A aucun moment la CASE, sollicitée pour financer la halle d'athlétisme à hauteur d'un million d'euros, n'a été informée, autrement que par des rumeurs, d'une volonté d'utilisation commerciale de cet équipement sportif.
Cette duplicité a empêché la CASE de prendre clairement position sur l'option « palais des congrès », puisqu'elle a toujours été officiellement niée et qu'aucune pièce du dossier ne mentionne cette fonction.
Ainsi, lors de la réunion de bureau communautaire du 16 septembre, la question a été clairement posée au maire de Val-de-Reuil. Ses dénégations sont inscrites au compte rendu de la séance.
Le double langage est un paramètre stable et permanent de la relation qu'entretient le maire de Val de Reuil avec ses partenaires.
En revanche, je m'honore d'entretenir avec vous, monsieur le président, des relations de confiance, fiables et loyales, que monsieur Jamet, une nouvelle fois, met à l'épreuve.

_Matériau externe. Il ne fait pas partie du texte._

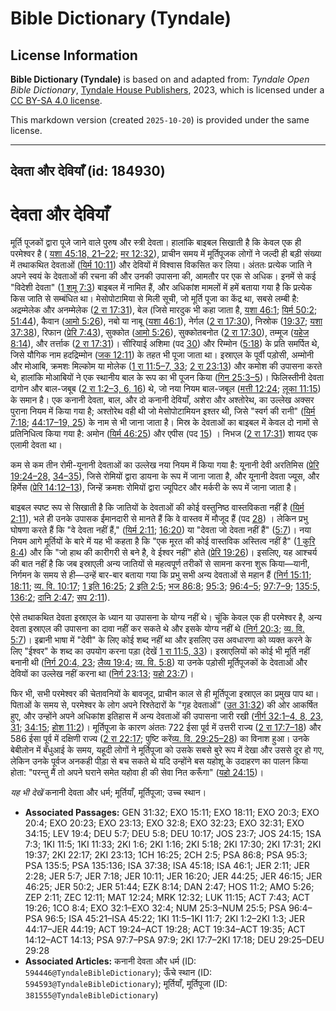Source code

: # Bible Dictionary (Tyndale)

## License Information

**Bible Dictionary (Tyndale)** is based on and adapted from: _Tyndale Open Bible Dictionary_, [Tyndale House Publishers](https://tyndaleopenresources.com/), 2023, which is licensed under a [CC BY-SA 4.0 license](https://creativecommons.org/licenses/by-sa/4.0/legalcode.en).

This markdown version (created `2025-10-20`) is provided under the same license.



--------------------------------

## देवता और देवियाँ (id: 184930)

देवता और देवियाँ
================

मूर्ति पूजकों द्वारा पूजे जाने वाले पुरुष और स्त्री देवता। हालांकि बाइबल सिखाती है कि केवल एक ही परमेश्वर है ( [यशा 45:18, 21–22](https://ref.ly/Isa45:18,Isa45:21-Isa45:22); [मर 12:32](https://ref.ly/Mark12:32)), प्राचीन समय में मूर्तिपूजक लोगों ने जल्दी ही बड़ी संख्या में तथाकथित देवताओं ([यिर्म 10:11](https://ref.ly/Jer10:11)) और देवियों में विश्वास विकसित कर लिया। अंततः प्रत्येक जाति ने अपने स्वयं के देवताओं की रचना की और उनकी उपासना की, आमतौर पर एक से अधिक। इनमें से कई "विदेशी देवता" ([1 शमू 7:3](https://ref.ly/1Sam7:3)) बाइबल में नामित हैं, और अधिकांश मामलों में हमें बताया गया है कि प्रत्येक किस जाति से सम्बंधित था। मेसोपोटामिया से मिली सूची, जो मूर्ति पूजा का केंद्र था, सबसे लम्बी है: अद्रम्मेलेक और अनम्मेलेक ([2 रा 17:31](https://ref.ly/2Kgs17:31)), बेल (जिसे मारदुक भी कहा जाता है, [यशा 46:1](https://ref.ly/Isa46:1); [यिर्म 50:2](https://ref.ly/Jer50:2); [51:44](https://ref.ly/Jer51:44)), कैवान ([आमो 5:26](https://ref.ly/Amos5:26)), नबो या नाबू ([यशा 46:1](https://ref.ly/Isa46:1)), नेर्गल ([2 रा 17:30](https://ref.ly/2Kgs17:30)), निस्रोक ([19:37](https://ref.ly/2Kgs19:37); [यशा 37:38](https://ref.ly/Isa37:38)), रिफान ([प्रेरि 7:43](https://ref.ly/Acts7:43)), सुक्कोत ([आमो 5:26](https://ref.ly/Amos5:26)), सुक्कोतबनोत ([2 रा 17:30](https://ref.ly/2Kgs17:30)), तम्मूज ([यहेज 8:14](https://ref.ly/Ezek8:14)), और तर्त्ताक ([2 रा 17:31](https://ref.ly/2Kgs17:31))। सीरियाई अशिमा (पद [30](https://ref.ly/2Kgs17:30)) और रिम्मोन ([5:18](https://ref.ly/2Kgs5:18)) के प्रति समर्पित थे, जिसे यौगिक नाम हदद्रिम्मोन ([जक 12:11](https://ref.ly/Zech12:11)) के तहत भी पूजा जाता था। इस्राएल के पूर्वी पड़ोसी, अम्मोनी और मोआबि, क्रमशः मिल्कोम या मोलेक ([1 रा 11:5–7, 33](https://ref.ly/1Kgs11:5-1Kgs11:7,1Kgs11:33); [2 रा 23:13](https://ref.ly/2Kgs23:13)) और कमोश की उपासना करते थे, हालांकि मोआबियों ने एक स्थानीय बाल के रूप का भी पूजन किया ([गिन 25:3–5](https://ref.ly/Num25:3-Num25:5))। फिलिस्तीनी देवता दागोन और बाल\-जबूब ([2 रा 1:2–3, 6, 16](https://ref.ly/2Kgs1:2-2Kgs1:3)) थे, जो नया नियम बाल\-जबूल ([मत्ती 12:24](https://ref.ly/Matt12:24); [लूका 11:15](https://ref.ly/Luke11:15)) के समान है। एक कनानी देवता, बाल, और दो कनानी देवियाँ, अशेरा और अश्तोरेथ, का उल्लेख अक्सर पुराना नियम में किया गया है; अश्तोरेथ वही थी जो मेसोपोटामियन इश्तर थी, जिसे "स्वर्ग की रानी" ([यिर्म 7:18](https://ref.ly/Jer7:18); [44:17–19, 25](https://ref.ly/Jer44:17-Jer44:19,Jer44:25)) के नाम से भी जाना जाता है। मिस्र के देवताओं का बाइबल में केवल दो नामों से प्रतिनिधित्व किया गया है: अमोन ([यिर्म 46:25](https://ref.ly/Jer46:25)) और एपीस (पद [15](https://ref.ly/Jer46:15)) । निभज ([2 रा 17:31](https://ref.ly/2Kgs17:31)) शायद एक एलामी देवता था।

कम से कम तीन रोमी\-यूनानी देवताओं का उल्लेख नया नियम में किया गया है: यूनानी देवी अरतिमिस ([प्रेरि 19:24–28,](https://ref.ly/Acts19:24-Acts19:28) [34–35](https://ref.ly/Acts19:24-Acts19:28,Acts19:34-Acts19:35)), जिसे रोमियों द्वारा डायना के रूप में जाना जाता है, और यूनानी देवता ज्यूस, और हिर्मेस ([प्रेरि 14:12–13](https://ref.ly/Acts14:12-Acts14:13)), जिन्हें क्रमशः रोमियों द्वारा ज्यूपिटर और मर्करी के रूप में जाना जाता है।

बाइबल स्पष्ट रूप से सिखाती है कि जातियों के देवताओं की कोई वस्तुनिष्ठ वास्तविकता नहीं है ([यिर्म 2:11](https://ref.ly/Jer2:11)), भले ही उनके उपासक ईमानदारी से मानते हैं कि वे वास्तव में मौजूद हैं (पद [28](https://ref.ly/Jer2:28)) । लेकिन प्रभु घोषणा करते हैं कि "वे देवता नहीं हैं," ([यिर्म 2:11](https://ref.ly/Jer2:11); [16:20](https://ref.ly/Jer16:20)) या "देवता जो देवता नहीं हैं" ([5:7](https://ref.ly/Jer5:7))। नया नियम आगे मूर्तियों के बारे में यह भी कहता है कि "एक मूरत की कोई वास्तविक अस्तित्व नहीं है" ([1 कुरि 8:4](https://ref.ly/1Cor8:4)) और कि "जो हाथ की कारीगरी से बने है, वे ईश्वर नहीं" होते ([प्रेरि 19:26](https://ref.ly/Acts19:26))। इसलिए, यह आश्चर्य की बात नहीं है कि जब इस्राएली अन्य जातियों से महत्वपूर्ण तरीकों से सामना करना शुरू किया—यानी, निर्गमन के समय से ही—उन्हें बार\-बार बताया गया कि प्रभु सभी अन्य देवताओं से महान हैं ([निर्ग 15:11](https://ref.ly/Exod15:11); [18:11](https://ref.ly/Exod18:11); [व्य. वि. 10:17](https://ref.ly/Deut10:17); [1 इति 16:25](https://ref.ly/1Chr16:25); [2 इति 2:5](https://ref.ly/2Chr2:5); [भज 86:8](https://ref.ly/Ps86:8); [95:3](https://ref.ly/Ps95:3); [96:4–5](https://ref.ly/Ps96:4-Ps96:5); [97:7–9](https://ref.ly/Ps97:7-Ps97:9); [135:5,](https://ref.ly/Ps135:5) [136:2](https://ref.ly/Ps135:5,Ps135:136); [दानि 2:47](https://ref.ly/Dan2:47); [सप 2:11](https://ref.ly/Zeph2:11)).

ऐसे तथाकथित देवता इस्राएल के ध्यान या उपासना के योग्य नहीं थे। चूंकि केवल एक ही परमेश्वर है, अन्य देवता इस्राएल की उपासना का दावा नहीं कर सकते थे और इसके योग्य नहीं थे ([निर्ग 20:3](https://ref.ly/Exod20:3); [व्य. वि. 5:7](https://ref.ly/Deut5:7))। इब्रानी भाषा में "देवी" के लिए कोई शब्द नहीं था और इसलिए उस अवधारणा को व्यक्त करने के लिए "ईश्वर" के शब्द का उपयोग करना पड़ा (देखें [1 रा 11:5, 33](https://ref.ly/1Kgs11:5,1Kgs11:33))। इस्राएलियों को कोई भी मूर्ति नहीं बनानी थी ([निर्ग 20:4, 23](https://ref.ly/Exod20:4,Exod20:23); [लैव्य 19:4](https://ref.ly/Lev19:4); [व्य. वि. 5:8](https://ref.ly/Deut5:8)) या उनके पड़ोसी मूर्तिपूजकों के देवताओं और देवियों का उल्लेख नहीं करना था ([निर्ग 23:13](https://ref.ly/Exod23:13); [यहो 23:7](https://ref.ly/Josh23:7))।

फिर भी, सभी परमेश्वर की चेतावनियों के बावजूद, प्राचीन काल से ही मूर्तिपूजा इस्राएल का प्रमुख पाप था। पिताओं के समय से, परमेश्वर के लोग अपने रिश्तेदारों के "गृह देवताओं" ([उत 31:32](https://ref.ly/Gen31:32)) की ओर आकर्षित हुए, और उन्होंने अपने अधिकांश इतिहास में अन्य देवताओं की उपासना जारी रखी ([नीर्ग 32:1–4, 8, 23, 31](https://ref.ly/Exod32:1-Exod32:4,Exod32:8,Exod32:23,Exod32:31); [34:15](https://ref.ly/Exod34:15); [होश 11:2](https://ref.ly/Hos11:2))। मूर्तिपूजा के कारण अंततः 722 ईसा पूर्व में उत्तरी राज्य ([2 रा 17:7–18](https://ref.ly/2Kgs17:7-2Kgs17:18)) और 586 ईसा पूर्व में दक्षिणी राज्य ([2 रा 22:17](https://ref.ly/2Kgs22:17); पुष्टि करें[व्य. वि. 29:25–28](https://ref.ly/Deut29:25-Deut29:28)) का विनाश हुआ। उनके बेबीलोन में बँधुआई के समय, यहूदी लोगों ने मूर्तिपूजा को उसके सबसे बुरे रूप में देखा और उससे दूर हो गए, लेकिन उनके पूर्वज अनकही पीड़ा से बच सकते थे यदि उन्होंने बस यहोशू के उदाहरण का पालन किया होता: "परन्तु मैं तो अपने घराने समेत यहोवा ही की सेवा नित करूँगा" ([यहो 24:15](https://ref.ly/Josh24:15))। 

*यह भी देखें* कनानी देवता और धर्म; मूर्तियाँ, मूर्तिपूजा; उच्च स्थान। 

* **Associated Passages:** GEN 31:32; EXO 15:11; EXO 18:11; EXO 20:3; EXO 20:4; EXO 20:23; EXO 23:13; EXO 32:8; EXO 32:23; EXO 32:31; EXO 34:15; LEV 19:4; DEU 5:7; DEU 5:8; DEU 10:17; JOS 23:7; JOS 24:15; 1SA 7:3; 1KI 11:5; 1KI 11:33; 2KI 1:6; 2KI 1:16; 2KI 5:18; 2KI 17:30; 2KI 17:31; 2KI 19:37; 2KI 22:17; 2KI 23:13; 1CH 16:25; 2CH 2:5; PSA 86:8; PSA 95:3; PSA 135:5; PSA 135:136; ISA 37:38; ISA 45:18; ISA 46:1; JER 2:11; JER 2:28; JER 5:7; JER 7:18; JER 10:11; JER 16:20; JER 44:25; JER 46:15; JER 46:25; JER 50:2; JER 51:44; EZK 8:14; DAN 2:47; HOS 11:2; AMO 5:26; ZEP 2:11; ZEC 12:11; MAT 12:24; MRK 12:32; LUK 11:15; ACT 7:43; ACT 19:26; 1CO 8:4; EXO 32:1–EXO 32:4; NUM 25:3–NUM 25:5; PSA 96:4–PSA 96:5; ISA 45:21–ISA 45:22; 1KI 11:5–1KI 11:7; 2KI 1:2–2KI 1:3; JER 44:17–JER 44:19; ACT 19:24–ACT 19:28; ACT 19:34–ACT 19:35; ACT 14:12–ACT 14:13; PSA 97:7–PSA 97:9; 2KI 17:7–2KI 17:18; DEU 29:25–DEU 29:28
* **Associated Articles:** कनानी देवता और धर्म (ID: `594446@TyndaleBibleDictionary`); ऊँचे स्थान (ID: `594593@TyndaleBibleDictionary`); मूर्तियाँ, मूर्तिपूजा (ID: `381555@TyndaleBibleDictionary`)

Le conseil général est maître d'ouvrage de cette opération, propriétaire de cette halle. A plusieurs reprises, alerté par des déclarations ambigües, mais réservées à des cénacles rolivalois, je vous ai demandé si le conseil général validait l'option du palais des congrès de Val-de-Reuil, ce qui aurait sensiblement modifié la vocation de l'équipement que nous co-finançons.
Vous m'avez toujours répondu que non et même, en termes plus vigoureux, qu'il n'en était pas question. J'ai considéré cette réponse suffisante pour infirmer tout « on-dit ».
Aujourd'hui, nous sommes bien au delà de la rumeur.
Il s'en est fallu de quelques secondes pour que l'assemblée vote unanimement la dépense d'une somme importante qui aurait pu être utilisée à des fins différentes de celles exposées dans le dossier de financement.
Je vous demande donc de me préciser si le conseil général a tourné casaque et autorisé le détournement de la vocation d'un équipement, au départ réservé au sport d'élite, vers une utilisation commerciale au profit de la commune de Val-de-Reuil.
Si tel est le cas, pouvez vous me préciser quand et par quel truchement vous en avez informé les co-financeurs de cet équipement. Subsidiairement, j'aimerais savoir comment le maître d'ouvrage peut autoriser un tel usage commercial au profit d'un tiers sans mise en concurrence de sa délégation de service public.
Espérant une clarification rapide de ce dossier, seule susceptible d'apaiser une perturbation dont je me serais bien passé, Je vous prie de bien vouloir agréer, monsieur le président, l'expression de ma parfaite considération.